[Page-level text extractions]
══════════════════════════════
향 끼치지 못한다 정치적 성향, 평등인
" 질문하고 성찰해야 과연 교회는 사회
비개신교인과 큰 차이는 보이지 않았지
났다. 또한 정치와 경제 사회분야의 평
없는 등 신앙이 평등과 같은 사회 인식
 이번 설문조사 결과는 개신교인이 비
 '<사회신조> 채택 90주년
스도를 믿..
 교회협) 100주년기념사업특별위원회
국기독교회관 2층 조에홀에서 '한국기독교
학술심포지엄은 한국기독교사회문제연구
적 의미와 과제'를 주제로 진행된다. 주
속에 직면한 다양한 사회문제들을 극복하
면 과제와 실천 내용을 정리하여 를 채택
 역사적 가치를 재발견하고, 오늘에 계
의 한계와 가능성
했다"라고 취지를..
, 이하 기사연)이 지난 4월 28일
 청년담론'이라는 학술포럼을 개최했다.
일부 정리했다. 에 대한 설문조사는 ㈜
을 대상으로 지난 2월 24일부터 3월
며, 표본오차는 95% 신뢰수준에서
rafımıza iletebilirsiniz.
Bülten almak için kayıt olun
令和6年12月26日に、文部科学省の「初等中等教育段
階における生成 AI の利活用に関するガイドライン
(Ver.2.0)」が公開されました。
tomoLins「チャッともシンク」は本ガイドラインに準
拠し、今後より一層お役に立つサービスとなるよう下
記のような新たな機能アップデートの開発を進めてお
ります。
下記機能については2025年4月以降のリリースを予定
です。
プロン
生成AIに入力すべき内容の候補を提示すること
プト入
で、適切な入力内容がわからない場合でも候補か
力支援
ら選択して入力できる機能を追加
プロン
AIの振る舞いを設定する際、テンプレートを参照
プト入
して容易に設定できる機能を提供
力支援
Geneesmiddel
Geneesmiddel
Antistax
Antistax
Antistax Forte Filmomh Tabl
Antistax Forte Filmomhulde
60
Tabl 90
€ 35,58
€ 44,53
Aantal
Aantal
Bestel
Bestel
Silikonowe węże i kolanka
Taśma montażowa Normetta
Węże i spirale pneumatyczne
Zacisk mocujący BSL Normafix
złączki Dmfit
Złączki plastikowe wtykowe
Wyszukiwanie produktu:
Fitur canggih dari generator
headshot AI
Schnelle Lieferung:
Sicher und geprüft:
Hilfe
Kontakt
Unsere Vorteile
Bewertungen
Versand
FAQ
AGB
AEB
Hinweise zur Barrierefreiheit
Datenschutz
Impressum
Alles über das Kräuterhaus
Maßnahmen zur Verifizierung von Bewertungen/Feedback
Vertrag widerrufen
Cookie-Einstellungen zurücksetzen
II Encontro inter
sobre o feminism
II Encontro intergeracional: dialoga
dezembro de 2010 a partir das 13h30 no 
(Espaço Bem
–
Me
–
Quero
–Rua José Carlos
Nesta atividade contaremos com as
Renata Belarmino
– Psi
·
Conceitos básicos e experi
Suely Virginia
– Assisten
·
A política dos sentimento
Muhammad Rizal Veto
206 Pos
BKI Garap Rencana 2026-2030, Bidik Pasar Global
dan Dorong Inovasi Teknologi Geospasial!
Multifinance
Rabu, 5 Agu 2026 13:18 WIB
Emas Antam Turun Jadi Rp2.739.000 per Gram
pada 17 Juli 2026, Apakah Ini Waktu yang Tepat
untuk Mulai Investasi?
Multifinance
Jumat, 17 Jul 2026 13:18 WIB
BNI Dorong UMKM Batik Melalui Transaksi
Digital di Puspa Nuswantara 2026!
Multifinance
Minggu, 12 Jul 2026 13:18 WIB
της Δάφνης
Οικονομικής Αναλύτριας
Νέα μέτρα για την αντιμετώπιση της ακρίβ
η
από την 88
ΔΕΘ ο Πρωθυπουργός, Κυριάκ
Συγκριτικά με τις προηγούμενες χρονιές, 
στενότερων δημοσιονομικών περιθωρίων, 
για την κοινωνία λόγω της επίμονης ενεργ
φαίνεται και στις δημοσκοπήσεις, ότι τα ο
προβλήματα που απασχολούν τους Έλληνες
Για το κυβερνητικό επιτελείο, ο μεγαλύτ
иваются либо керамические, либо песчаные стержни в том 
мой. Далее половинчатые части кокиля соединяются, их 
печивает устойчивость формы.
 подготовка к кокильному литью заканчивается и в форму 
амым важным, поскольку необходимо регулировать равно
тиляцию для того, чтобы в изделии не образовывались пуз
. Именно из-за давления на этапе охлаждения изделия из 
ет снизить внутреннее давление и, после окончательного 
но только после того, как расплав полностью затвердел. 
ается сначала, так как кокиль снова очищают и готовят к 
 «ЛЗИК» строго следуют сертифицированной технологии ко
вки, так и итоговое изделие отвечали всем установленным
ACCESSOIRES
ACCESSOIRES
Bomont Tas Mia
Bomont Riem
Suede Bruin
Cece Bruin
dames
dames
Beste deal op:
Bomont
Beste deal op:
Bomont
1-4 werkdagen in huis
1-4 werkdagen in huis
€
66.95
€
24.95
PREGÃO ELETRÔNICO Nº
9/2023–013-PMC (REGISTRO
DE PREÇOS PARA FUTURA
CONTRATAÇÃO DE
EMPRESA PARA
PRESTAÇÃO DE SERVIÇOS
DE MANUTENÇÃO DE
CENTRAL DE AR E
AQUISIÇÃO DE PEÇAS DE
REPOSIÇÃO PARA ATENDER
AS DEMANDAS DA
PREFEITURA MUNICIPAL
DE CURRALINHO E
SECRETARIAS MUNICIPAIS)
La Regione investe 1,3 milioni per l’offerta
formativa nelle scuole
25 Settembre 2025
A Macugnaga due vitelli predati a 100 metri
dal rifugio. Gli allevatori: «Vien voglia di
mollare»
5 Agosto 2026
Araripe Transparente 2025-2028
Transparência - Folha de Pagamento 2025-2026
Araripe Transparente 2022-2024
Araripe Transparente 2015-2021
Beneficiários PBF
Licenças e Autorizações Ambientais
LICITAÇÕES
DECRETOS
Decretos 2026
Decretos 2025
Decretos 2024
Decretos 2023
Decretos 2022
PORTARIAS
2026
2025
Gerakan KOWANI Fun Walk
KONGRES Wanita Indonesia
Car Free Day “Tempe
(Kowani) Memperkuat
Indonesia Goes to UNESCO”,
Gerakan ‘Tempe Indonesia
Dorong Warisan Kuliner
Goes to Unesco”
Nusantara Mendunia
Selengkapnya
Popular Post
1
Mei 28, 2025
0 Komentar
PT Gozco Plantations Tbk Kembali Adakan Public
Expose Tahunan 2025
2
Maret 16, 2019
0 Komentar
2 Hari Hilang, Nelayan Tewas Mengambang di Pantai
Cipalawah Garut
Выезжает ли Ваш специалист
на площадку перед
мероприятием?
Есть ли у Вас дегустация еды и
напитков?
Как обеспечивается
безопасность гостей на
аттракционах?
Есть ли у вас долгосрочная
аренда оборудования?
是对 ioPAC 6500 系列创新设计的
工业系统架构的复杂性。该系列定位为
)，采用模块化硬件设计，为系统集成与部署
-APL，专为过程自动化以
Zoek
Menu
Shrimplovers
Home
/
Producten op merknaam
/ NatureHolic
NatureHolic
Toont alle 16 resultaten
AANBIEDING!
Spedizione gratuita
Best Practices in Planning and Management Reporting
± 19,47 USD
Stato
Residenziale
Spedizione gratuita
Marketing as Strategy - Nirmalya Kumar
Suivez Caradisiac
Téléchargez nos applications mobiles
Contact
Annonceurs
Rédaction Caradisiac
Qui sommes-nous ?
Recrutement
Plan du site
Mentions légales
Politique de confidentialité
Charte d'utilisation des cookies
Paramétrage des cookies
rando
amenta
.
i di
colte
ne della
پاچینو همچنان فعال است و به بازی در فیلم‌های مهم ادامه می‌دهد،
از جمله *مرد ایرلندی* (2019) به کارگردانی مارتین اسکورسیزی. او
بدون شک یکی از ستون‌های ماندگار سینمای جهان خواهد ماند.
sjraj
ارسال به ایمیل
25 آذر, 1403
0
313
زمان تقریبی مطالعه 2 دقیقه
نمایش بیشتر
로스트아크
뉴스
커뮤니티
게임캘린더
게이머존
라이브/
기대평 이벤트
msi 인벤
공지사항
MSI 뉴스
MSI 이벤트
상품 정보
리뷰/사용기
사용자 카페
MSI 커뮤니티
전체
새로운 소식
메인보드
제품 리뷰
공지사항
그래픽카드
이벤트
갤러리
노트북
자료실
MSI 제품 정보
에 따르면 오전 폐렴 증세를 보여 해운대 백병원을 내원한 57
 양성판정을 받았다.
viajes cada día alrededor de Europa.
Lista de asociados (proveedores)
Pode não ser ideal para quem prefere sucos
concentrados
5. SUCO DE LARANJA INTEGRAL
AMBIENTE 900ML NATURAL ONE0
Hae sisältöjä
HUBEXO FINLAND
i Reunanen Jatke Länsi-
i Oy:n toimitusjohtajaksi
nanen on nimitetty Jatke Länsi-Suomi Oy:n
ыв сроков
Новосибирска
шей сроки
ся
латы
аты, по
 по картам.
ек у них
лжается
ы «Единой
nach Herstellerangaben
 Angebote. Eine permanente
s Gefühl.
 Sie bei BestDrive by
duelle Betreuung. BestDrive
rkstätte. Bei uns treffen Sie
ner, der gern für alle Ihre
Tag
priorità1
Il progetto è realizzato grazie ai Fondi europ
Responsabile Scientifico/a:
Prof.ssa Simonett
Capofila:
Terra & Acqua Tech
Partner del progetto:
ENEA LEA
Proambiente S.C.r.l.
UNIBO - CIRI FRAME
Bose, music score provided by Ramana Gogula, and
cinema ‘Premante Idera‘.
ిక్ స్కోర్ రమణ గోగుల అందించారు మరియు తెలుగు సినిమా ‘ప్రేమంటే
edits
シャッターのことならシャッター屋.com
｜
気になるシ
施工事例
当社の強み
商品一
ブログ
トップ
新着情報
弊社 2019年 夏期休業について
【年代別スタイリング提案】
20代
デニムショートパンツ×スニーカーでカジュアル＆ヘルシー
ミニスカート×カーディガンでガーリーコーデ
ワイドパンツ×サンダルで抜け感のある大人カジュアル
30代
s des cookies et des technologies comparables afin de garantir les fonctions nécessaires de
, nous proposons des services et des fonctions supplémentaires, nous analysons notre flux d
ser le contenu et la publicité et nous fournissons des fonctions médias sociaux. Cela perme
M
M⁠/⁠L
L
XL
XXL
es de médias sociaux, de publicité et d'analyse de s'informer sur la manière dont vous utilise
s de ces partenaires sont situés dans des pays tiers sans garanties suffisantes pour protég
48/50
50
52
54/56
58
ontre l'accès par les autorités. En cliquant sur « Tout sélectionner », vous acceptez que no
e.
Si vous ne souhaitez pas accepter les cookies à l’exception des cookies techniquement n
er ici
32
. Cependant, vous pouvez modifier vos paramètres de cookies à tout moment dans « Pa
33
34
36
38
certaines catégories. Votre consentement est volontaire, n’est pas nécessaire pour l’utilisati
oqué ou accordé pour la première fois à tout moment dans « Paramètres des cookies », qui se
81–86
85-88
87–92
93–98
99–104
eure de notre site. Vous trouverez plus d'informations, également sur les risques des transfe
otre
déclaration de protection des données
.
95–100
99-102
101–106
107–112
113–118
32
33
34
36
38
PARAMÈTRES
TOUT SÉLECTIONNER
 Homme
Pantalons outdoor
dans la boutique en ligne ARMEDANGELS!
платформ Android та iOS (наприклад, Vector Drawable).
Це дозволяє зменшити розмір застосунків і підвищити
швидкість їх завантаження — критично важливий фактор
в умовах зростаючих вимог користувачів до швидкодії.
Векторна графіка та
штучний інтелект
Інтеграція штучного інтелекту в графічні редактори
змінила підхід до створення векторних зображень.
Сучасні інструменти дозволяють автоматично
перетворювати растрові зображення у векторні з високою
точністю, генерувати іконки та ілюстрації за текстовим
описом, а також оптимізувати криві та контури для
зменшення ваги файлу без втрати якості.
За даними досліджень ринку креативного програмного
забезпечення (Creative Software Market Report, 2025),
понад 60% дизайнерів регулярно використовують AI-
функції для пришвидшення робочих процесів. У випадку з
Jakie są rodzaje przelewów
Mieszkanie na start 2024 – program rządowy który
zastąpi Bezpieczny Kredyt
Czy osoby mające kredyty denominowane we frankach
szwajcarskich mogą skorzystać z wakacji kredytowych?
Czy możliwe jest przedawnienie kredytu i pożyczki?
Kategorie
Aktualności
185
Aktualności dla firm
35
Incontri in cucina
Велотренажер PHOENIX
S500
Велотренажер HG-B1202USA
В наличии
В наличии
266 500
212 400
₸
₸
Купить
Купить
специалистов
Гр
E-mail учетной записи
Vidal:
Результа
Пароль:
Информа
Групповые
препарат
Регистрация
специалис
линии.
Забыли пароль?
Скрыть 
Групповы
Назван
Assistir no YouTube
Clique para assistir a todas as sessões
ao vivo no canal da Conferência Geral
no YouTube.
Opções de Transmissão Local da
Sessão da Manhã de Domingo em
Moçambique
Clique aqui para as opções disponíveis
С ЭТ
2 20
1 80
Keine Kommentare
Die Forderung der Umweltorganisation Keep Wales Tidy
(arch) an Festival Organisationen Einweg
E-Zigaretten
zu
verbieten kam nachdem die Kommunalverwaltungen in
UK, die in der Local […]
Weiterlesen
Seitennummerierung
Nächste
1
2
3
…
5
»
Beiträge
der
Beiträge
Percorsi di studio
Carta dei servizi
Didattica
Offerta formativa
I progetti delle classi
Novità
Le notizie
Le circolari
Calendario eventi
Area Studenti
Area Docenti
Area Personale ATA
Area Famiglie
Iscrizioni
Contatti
══════════════════════════════
Gather all lines of the records that include the word "Antistax".

### WORKED SOLUTION
Antistax
Antistax
Antistax Forte Filmomh Tabl
Antistax Forte Filmomhulde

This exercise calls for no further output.